Entenda como nova lei põe fim a atenuantes para estupro de vulnerável

Por Redação TV KZ

A nova Lei nº 15.353/2026, sancionada pelo presidente Luiz Inácio Lula da Silva no último domingo (8), estabelece que a vulnerabilidade de vítimas de estupro menores de 14 anos não pode ser questionada. Essa legislação, publicada em edição extra do Diário Oficial da União, visa a proteção absoluta dessas crianças e adolescentes diante de casos de violência sexual.

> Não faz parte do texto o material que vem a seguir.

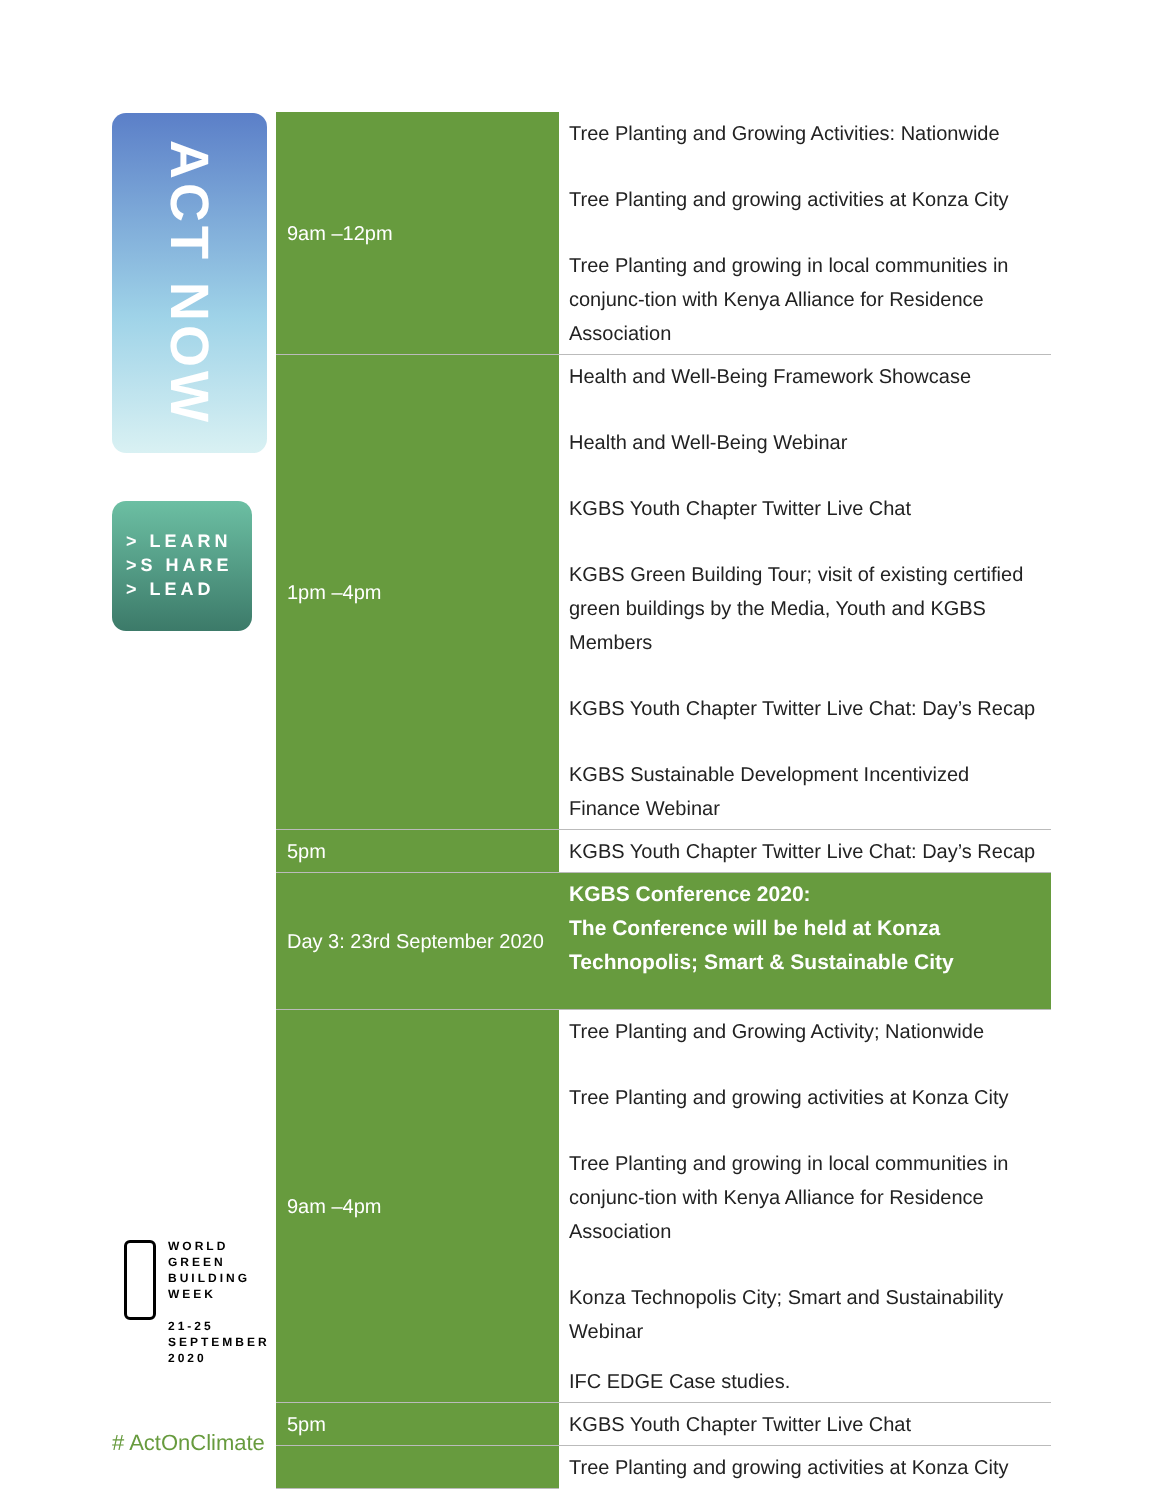ACT NOW
> LEARN
>S HARE
> LEAD
WORLD
GREEN
BUILDING
WEEK
21-25
SEPTEMBER
2020
| 9am –12pm | Tree Planting and Growing Activities: Nationwide Tree Planting and growing activities at Konza City Tree Planting and growing in local communities in conjunc-tion with Kenya Alliance for Residence Association |
| 1pm –4pm | Health and Well-Being Framework Showcase Health and Well-Being Webinar KGBS Youth Chapter Twitter Live Chat KGBS Green Building Tour; visit of existing certified green buildings by the Media, Youth and KGBS Members KGBS Youth Chapter Twitter Live Chat: Day’s Recap KGBS Sustainable Development Incentivized Finance Webinar |
| 5pm | KGBS Youth Chapter Twitter Live Chat: Day’s Recap |
| Day 3: 23rd September 2020 | KGBS Conference 2020: The Conference will be held at Konza Technopolis; Smart & Sustainable City |
| 9am –4pm | Tree Planting and Growing Activity; Nationwide Tree Planting and growing activities at Konza City Tree Planting and growing in local communities in conjunc-tion with Kenya Alliance for Residence Association Konza Technopolis City; Smart and Sustainability Webinar IFC EDGE Case studies. |
| 5pm | KGBS Youth Chapter Twitter Live Chat |
| | Tree Planting and growing activities at Konza City |
# ActOnClimate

A norma não cria novos crimes, mas altera o artigo 217-A do Código Penal, acrescentando os parágrafos que confirmam a presunção de vulnerabilidade, independentemente do comportamento da vítima.

Segurança jurídica

A nova lei é considerada uma conquista para a segurança jurídica, pois uniformiza o rigor legal em todo o país sem espaço para interpretações ambíguas. De acordo com Estela Bezerra, secretária do Ministério das Mulheres, a legislação afirma que a proteção às vítimas é inquestionável.

“Com essa mudança, o consentimento de uma criança é juridicamente irrelevante, e o foco do julgamento deve ser sempre a gravidade do ato cometido pelo agressor”, aponta Itamar Gonçalves, superintendente da Childhood Brasil.

A lei surge como reposta à relativização de um caso em Minas Gerais, onde um adulto foi absolvido por ter relações com uma menina de 12 anos. A nova redação do Código Penal elimina a possibilidade de qualquer justificativa que possa minimizar a gravidade do ato de estupro contra menores de 14 anos.

Mobilização do Legislativo

O projeto da lei, de autoria da deputada federal Laura Carneiro, foi amplamente apoiado nas redes sociais. A parlamentar considera um avanço significativo para proteger as crianças contra a violência sexual.

Além disso, a nova legislação atenta para a responsabilidade do sistema de Justiça em eliminar equívocos na avaliação do comportamento da vítima durante os processos judiciais, evitando que este fator diminua a seriedade do crime.

“A proteção às crianças é uma questão que deve ser abordada por toda a sociedade e não apenas em contextos legais”, conclui Itamar Gonçalves, reforçando a importância de um trabalho educacional contínuo.